More time on column, more diffusion = fwd & bwd spread. Faster flow = B/u_x goes down.)

In the van Deemter, what’s happening with the C•u_x term?

> Solute needs time to equilibrate MP ↔ SP.

> The faster the flow, MP moves on before solute finishes exchanging → some molecules lag in SP, others race ahead in MP.

Dominates at high flow. Worse when equil is slow.

When is plate height H minimized in van Deemter?

• To minimize A, use smaller, more uniform packing particles.

• To minimize B/uₓ, increase flow rate to reduce time for longitudinal diffusion.

• To minimize C·uₓ, avoid excessive flow rates and use conditions that allow rapid MP↔SP mass transfer, i.e. when B/u_x = C•u_x

Which van Deemter terms exist in packed columns?

• A ≠ 0 → multiple paths
• B ≠ 0 → longitudinal diffusion
• C ≠ 0 → mass transfer

Which van Deemter terms exist in open tubular columns?

• A = 0 → no packing → no multiple paths.

• B, C ≠ 0 → diffusion & mass transfer still happen.

Which van Deemter terms exist in capillary electrophoresis?

• A = 0 → no packing

• B ≠ 0 → diffusion-limited

• C = 0 → no MP/SP mass transfer

• What is ideal solute behaviour in chromatography?
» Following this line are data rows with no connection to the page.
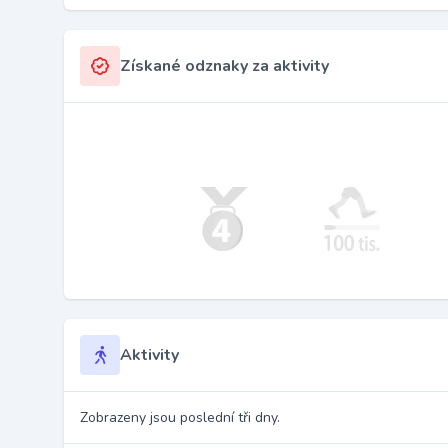
Získané odznaky za aktivity
Aktivity
Zobrazeny jsou poslední tři dny.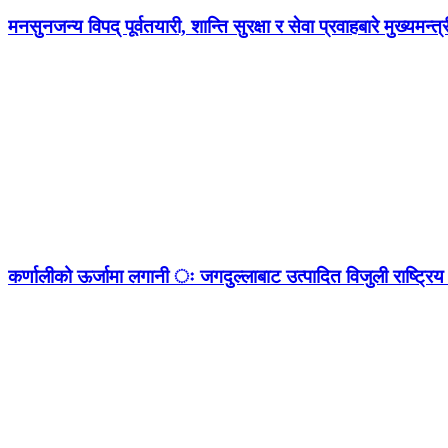
मनसुनजन्य विपद् पूर्वतयारी, शान्ति सुरक्षा र सेवा प्रवाहबारे मुख्यम
कर्णालीको ऊर्जामा लगानी ः जगदुल्लाबाट उत्पादित विजुली राष्ट्रिय 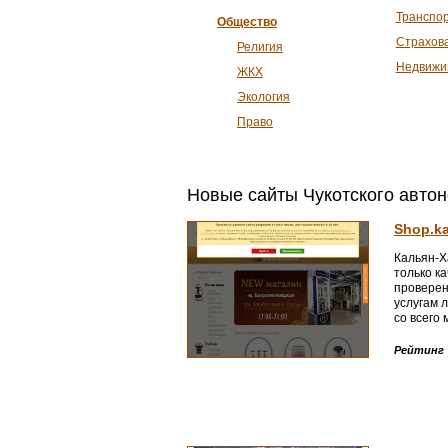
Транспо
Общество
Страхов
Религия
Недвижи
ЖКХ
Экология
Право
Новые сайты Чукотского автон
Shop.ka
Кальян-Х
только к
провере
услугам 
со всего
ассортим
самый из
Рейтинг
порадуют
обслужив
надолго. 
автономн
• What causes non-ideal behaviour?

• What is peak fronting?

• What is peak tailing?

• Ideal: K_D constant at all solute concs → Symmetric (Gaussian) peak.
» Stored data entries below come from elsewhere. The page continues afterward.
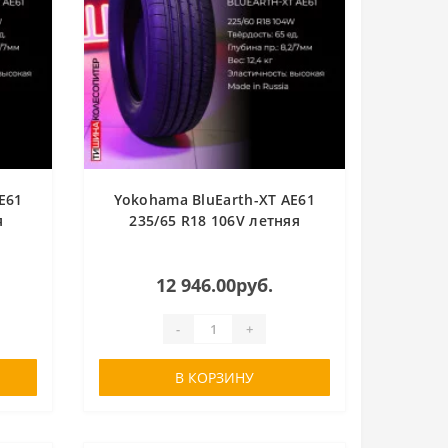
E61
Yokohama BluEarth-XT AE61
я
235/65 R18 106V летняя
12 946.00руб.
-
+
В КОРЗИНУ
• Non-ideal: K_D varies w/ solute conc → asymmetric peaks.

• Fronting: Column overloading (SP capacity exceeded) / too much spl injected → ↓ K_D at high solute conc → asymmetry at front of peak.

• Tailing: Active/heterogenous sites on SP → Some solute bind/retained longer than rest → ↑ K_D at high solute conc → asymmetry at end of peak.